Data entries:
▼

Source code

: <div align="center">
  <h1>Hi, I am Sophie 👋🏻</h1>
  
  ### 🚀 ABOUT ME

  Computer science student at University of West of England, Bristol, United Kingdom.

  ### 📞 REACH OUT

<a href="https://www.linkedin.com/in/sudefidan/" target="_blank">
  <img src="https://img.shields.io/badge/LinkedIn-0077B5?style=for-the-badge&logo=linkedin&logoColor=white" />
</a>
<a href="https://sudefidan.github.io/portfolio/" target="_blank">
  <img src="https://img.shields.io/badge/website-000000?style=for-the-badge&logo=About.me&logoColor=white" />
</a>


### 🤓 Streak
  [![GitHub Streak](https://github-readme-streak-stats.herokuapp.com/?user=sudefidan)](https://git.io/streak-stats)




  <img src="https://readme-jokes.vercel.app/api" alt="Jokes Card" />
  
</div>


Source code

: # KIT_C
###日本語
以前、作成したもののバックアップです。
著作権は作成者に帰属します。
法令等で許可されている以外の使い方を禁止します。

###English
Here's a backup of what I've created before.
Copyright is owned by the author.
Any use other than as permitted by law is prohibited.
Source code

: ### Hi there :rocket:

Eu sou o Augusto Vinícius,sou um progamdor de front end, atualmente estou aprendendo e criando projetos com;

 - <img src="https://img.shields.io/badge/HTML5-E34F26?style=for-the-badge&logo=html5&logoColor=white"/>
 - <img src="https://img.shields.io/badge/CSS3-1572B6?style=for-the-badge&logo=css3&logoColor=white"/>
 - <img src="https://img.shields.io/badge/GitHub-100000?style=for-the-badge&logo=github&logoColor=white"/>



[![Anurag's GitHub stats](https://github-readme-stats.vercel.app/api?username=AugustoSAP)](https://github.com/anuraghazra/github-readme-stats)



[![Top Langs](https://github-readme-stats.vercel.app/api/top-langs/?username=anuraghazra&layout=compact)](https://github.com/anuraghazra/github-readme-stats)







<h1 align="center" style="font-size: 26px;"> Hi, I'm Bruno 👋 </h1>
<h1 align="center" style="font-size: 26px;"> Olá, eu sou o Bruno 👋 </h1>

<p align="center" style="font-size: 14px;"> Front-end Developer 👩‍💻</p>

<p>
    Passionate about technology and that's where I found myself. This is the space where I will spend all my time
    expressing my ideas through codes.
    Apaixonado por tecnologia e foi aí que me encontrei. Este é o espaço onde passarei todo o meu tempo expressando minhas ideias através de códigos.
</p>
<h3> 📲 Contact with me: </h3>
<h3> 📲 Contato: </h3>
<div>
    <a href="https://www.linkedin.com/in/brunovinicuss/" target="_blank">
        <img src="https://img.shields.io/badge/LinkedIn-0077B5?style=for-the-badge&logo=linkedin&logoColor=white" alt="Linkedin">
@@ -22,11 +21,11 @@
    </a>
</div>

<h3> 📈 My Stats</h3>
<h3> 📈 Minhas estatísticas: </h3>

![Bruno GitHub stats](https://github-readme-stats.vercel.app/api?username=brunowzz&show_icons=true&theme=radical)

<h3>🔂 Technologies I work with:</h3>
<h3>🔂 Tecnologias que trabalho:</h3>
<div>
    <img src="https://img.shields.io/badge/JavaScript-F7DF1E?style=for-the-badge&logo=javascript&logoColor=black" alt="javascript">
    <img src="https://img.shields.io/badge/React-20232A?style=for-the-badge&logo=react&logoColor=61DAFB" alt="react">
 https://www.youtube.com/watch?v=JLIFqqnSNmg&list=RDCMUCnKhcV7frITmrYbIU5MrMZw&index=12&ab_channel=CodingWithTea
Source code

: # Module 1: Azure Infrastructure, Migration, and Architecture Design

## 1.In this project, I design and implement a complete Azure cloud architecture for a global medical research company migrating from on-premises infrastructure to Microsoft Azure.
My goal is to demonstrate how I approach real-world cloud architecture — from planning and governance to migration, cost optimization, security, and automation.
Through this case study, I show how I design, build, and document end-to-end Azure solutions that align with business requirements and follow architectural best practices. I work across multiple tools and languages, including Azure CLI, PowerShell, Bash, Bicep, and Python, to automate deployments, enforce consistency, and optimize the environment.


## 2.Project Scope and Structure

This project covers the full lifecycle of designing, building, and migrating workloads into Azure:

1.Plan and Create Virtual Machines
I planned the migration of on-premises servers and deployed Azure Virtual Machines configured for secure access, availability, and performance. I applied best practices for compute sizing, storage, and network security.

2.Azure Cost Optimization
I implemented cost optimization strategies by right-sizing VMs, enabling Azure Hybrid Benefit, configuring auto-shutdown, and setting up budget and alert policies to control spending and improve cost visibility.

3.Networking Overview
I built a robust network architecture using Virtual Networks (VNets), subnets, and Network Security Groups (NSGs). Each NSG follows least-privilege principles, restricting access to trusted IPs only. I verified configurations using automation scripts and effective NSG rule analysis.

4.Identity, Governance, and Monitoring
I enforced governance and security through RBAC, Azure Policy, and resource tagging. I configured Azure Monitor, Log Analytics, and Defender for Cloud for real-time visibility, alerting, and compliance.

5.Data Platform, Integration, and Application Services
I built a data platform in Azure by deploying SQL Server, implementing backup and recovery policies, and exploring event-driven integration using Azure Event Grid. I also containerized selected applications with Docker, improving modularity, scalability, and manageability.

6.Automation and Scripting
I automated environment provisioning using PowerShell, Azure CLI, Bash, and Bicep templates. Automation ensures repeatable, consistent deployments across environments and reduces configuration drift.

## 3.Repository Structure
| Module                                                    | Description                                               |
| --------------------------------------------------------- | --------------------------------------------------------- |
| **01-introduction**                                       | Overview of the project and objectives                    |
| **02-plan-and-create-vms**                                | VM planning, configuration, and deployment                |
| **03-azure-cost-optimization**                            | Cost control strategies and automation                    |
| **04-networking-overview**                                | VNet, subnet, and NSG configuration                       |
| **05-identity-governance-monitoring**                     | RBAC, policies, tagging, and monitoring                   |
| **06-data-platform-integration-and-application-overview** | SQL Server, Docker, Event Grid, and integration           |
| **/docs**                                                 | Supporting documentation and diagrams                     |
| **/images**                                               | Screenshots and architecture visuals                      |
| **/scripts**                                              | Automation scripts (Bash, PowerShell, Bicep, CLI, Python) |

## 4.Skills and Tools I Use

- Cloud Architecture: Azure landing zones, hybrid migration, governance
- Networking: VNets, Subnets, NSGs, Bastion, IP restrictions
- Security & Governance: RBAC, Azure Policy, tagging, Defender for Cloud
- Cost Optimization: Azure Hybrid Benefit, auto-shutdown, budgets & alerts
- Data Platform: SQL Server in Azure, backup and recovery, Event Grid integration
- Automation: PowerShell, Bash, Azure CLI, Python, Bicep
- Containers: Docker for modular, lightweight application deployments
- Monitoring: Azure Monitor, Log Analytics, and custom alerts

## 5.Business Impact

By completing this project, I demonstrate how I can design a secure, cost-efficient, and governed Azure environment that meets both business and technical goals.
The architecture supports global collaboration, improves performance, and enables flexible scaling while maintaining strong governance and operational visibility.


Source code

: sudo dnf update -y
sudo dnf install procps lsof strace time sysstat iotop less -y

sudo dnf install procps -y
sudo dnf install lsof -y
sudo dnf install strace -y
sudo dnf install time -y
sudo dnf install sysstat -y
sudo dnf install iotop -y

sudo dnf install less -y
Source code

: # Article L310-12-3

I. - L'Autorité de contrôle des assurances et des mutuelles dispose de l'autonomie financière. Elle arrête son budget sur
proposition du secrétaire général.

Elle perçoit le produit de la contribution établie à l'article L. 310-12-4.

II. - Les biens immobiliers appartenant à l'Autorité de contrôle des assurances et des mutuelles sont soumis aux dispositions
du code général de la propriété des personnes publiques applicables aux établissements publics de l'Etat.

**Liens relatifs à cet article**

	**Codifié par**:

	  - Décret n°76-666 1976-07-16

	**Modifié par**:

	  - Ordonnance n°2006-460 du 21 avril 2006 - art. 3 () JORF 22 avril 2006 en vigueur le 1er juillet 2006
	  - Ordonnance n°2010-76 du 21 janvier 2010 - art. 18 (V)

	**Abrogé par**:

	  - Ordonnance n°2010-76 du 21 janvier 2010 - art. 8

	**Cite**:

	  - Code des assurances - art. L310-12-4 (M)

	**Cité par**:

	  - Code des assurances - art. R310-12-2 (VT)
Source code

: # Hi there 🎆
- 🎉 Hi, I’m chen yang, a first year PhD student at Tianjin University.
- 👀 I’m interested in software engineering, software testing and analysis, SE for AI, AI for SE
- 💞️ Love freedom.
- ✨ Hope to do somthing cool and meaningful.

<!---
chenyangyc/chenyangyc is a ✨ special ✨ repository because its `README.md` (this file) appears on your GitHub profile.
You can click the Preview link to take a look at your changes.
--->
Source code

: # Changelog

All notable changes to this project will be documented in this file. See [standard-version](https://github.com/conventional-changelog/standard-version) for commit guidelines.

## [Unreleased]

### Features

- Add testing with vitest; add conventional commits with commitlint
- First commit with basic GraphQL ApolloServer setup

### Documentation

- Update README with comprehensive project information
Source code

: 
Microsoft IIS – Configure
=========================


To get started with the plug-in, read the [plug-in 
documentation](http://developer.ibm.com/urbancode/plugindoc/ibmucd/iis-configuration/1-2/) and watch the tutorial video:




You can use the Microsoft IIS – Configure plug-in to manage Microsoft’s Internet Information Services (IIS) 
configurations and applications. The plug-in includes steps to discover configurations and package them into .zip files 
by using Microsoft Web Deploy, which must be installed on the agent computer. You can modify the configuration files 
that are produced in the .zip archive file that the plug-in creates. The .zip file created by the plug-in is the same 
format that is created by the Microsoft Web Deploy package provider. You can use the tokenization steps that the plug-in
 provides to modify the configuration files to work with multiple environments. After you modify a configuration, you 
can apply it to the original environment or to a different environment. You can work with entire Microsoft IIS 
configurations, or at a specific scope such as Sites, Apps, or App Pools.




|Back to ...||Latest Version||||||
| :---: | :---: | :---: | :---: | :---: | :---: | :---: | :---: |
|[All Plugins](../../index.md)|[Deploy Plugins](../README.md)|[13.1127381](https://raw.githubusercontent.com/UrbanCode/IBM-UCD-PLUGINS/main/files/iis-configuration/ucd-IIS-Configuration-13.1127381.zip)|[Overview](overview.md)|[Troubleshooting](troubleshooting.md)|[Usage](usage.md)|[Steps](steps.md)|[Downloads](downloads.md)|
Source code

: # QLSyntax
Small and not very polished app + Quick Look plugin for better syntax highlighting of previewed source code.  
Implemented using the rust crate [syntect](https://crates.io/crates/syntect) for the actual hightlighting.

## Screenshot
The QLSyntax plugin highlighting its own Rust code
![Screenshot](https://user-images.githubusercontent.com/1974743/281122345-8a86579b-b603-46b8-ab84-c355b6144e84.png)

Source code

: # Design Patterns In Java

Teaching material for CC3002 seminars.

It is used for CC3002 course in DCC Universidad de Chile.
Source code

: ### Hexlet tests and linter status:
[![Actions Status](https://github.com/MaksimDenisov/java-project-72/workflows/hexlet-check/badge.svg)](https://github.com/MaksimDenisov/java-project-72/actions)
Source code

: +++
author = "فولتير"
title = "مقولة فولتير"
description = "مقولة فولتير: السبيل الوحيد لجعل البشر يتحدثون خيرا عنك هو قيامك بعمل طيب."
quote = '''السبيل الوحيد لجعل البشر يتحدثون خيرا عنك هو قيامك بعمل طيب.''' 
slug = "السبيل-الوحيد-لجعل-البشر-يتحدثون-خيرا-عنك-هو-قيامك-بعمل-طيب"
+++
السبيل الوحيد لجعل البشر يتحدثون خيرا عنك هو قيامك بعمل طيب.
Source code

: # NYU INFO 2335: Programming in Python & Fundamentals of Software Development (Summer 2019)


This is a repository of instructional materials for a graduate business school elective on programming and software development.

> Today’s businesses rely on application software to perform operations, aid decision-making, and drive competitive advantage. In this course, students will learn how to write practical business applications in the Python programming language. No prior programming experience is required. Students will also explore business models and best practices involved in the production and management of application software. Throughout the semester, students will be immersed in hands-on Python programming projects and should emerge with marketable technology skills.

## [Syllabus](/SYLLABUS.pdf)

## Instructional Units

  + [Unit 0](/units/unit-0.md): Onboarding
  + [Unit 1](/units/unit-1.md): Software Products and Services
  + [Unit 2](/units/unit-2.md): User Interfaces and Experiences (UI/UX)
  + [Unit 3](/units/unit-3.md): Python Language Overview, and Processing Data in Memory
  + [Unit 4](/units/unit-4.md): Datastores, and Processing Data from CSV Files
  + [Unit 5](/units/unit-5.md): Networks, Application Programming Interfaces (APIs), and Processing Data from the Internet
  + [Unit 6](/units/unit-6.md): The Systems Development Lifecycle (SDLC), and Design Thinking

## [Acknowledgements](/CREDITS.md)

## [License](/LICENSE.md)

▲

What you have to do:
Reproduce, without alteration, the lines of the material beginning with the line that contains "This is a repository" and continuing through the line that contains "## Instructional Units", including both of those lines.

Written solution:
This is a repository of instructional materials for a graduate business school elective on programming and software development.

> Today’s businesses rely on application software to perform operations, aid decision-making, and drive competitive advantage. In this course, students will learn how to write practical business applications in the Python programming language. No prior programming experience is required. Students will also explore business models and best practices involved in the production and management of application software. Throughout the semester, students will be immersed in hands-on Python programming projects and should emerge with marketable technology skills.

## [Syllabus](/SYLLABUS.pdf)

## Instructional Units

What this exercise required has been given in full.